United States v. Palmer
This text of 132 F. App'x 731 (United States v. Palmer) is published on Counsel Stack Legal Research, covering Court of Appeals for the Ninth Circuit primary law. Counsel Stack provides free access to over 12 million legal documents including statutes, case law, regulations, and constitutions.
Opinion
MEMORANDUM
Palmer argues that his sentence was imposed in violation of the Sixth Amendment. See United States v. Booker, — U.S.-, 125 S.Ct. 738, 160 L.Ed.2d 621 (2005). In his plea agreement, Palmer “waive[d] the right to appeal ... any sentence within the maximum provided in the statute(s) of conviction or the manner in which that sentence was determined.” This appeal waiver is valid, even though it was entered before Booker. See United States v. Cardenas, 405 F.3d 1046, 1047 (9th Cir.2005); see also United States v. Johnson, 67 F.3d 200, 202 — 03 (9th Cir.1995).
Palmer’s appeal waiver did contain an exception in the event the district court “in imposing sentence departs (as that term is used in Park K of the Sentencing Guidelines) upward from the guideline range determined by the Court to be applicable.” The district court did not depart upward from the guideline range it calculated. Rather, Palmer objects to what the court included as relevant conduct in computing that range.
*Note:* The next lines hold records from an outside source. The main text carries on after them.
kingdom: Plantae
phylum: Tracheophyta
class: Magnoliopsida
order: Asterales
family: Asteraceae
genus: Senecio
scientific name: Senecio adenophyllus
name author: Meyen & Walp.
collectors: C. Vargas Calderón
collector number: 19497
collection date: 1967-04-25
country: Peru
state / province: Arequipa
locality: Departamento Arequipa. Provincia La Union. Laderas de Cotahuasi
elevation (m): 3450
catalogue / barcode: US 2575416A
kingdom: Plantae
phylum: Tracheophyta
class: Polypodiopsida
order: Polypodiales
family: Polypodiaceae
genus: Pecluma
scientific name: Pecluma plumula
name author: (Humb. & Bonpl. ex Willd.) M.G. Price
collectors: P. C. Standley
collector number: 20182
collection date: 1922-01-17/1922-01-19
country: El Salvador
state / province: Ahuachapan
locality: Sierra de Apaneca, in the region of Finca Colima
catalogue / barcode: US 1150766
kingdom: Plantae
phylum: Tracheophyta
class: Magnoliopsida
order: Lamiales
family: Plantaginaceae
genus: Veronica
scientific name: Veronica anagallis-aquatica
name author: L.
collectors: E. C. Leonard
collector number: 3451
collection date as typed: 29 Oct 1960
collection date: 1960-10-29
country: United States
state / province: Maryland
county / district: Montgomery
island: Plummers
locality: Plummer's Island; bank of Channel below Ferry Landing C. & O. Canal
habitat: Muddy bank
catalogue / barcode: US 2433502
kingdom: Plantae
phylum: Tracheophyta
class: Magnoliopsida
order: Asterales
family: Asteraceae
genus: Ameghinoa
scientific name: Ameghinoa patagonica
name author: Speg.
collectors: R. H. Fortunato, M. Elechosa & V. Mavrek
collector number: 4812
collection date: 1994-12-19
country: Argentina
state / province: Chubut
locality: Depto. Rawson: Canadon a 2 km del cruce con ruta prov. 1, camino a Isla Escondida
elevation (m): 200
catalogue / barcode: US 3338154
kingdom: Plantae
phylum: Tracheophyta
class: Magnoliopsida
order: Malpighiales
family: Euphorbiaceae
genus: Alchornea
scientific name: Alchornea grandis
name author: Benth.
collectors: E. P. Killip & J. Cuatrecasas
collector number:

Because the district court imposed a fifteen-month term, which is within the three-year maximum provided in the statute of conviction, 26 U.S.C. § 7206, and did not depart upward in doing so, we lack jurisdiction to consider Palmer’s appeal. See United States v. Anglin, 215 F.3d 1064, 1065 — 68 (9th Cir.2000); United States v. Vences, 169 F.3d 611, 613 (9th Cir.1999).
DISMISSED.
This disposition is not appropriate for publication and may not be cited to or by the courts of this circuit except as provided by Ninth Circuit Rule 36-3.